Sean Hollister: ‘Google’s seven-year Pixel update promise is historic — or meaningless’
Sean Hollister, writing for The Verge about Google supposed 7-year guaranteed updates for the Pixel 8 lineup:
[A Google spokesperson] also wrote that “not every update is available for every phone due to various limitations,” without describing those limitations. What could they possibly be? The Pro does have 12GB of RAM vs. 8GB on the non-Pro, but it’s hard to imagine that being the blocker on something as simple as camera controls — or, for that matter, features that don’t even run on your device but rather in the cloud.
Speaking of that, Google did tell Android Authority why one specific feature is exclusive to Pixel 8 Pro: “the cost of the cloud infrastructure required to run Video Boost processing” is behind the decision to gate it behind the pricier phone for now. Video Boost is in the cloud, so it has nothing to do with the phone’s capabilities and everything to do with economics.
And frankly, that’s what I’m worried about for the entirety of Google’s seven-year promise.
It has me skeptical too. Apple doesn’t come out and say OS updates are guaranteed for its devices ahead of time. But they’ve shown us over time that they do their best to support a device for as long as possible. Action speaks louder than words, and all that.
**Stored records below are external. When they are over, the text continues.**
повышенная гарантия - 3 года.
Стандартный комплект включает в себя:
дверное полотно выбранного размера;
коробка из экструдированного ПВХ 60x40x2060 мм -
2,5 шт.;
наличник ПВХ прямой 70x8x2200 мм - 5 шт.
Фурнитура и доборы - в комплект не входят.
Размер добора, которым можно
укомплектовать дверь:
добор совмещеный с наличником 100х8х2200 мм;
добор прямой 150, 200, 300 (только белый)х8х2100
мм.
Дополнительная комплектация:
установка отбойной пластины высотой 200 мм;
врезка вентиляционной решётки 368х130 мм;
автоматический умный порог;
Here’s something else to think about. Sure, there are some new OS features that doesn’t get back ported to the oldest devices. But those are the exception, not the rule. Google’s wording makes it seem like they’ll sprinkle features out, but, as Hollister points out, they could never get a full OS upgrade. It might become harder than ever to distinguish what your Pixel can and can’t do.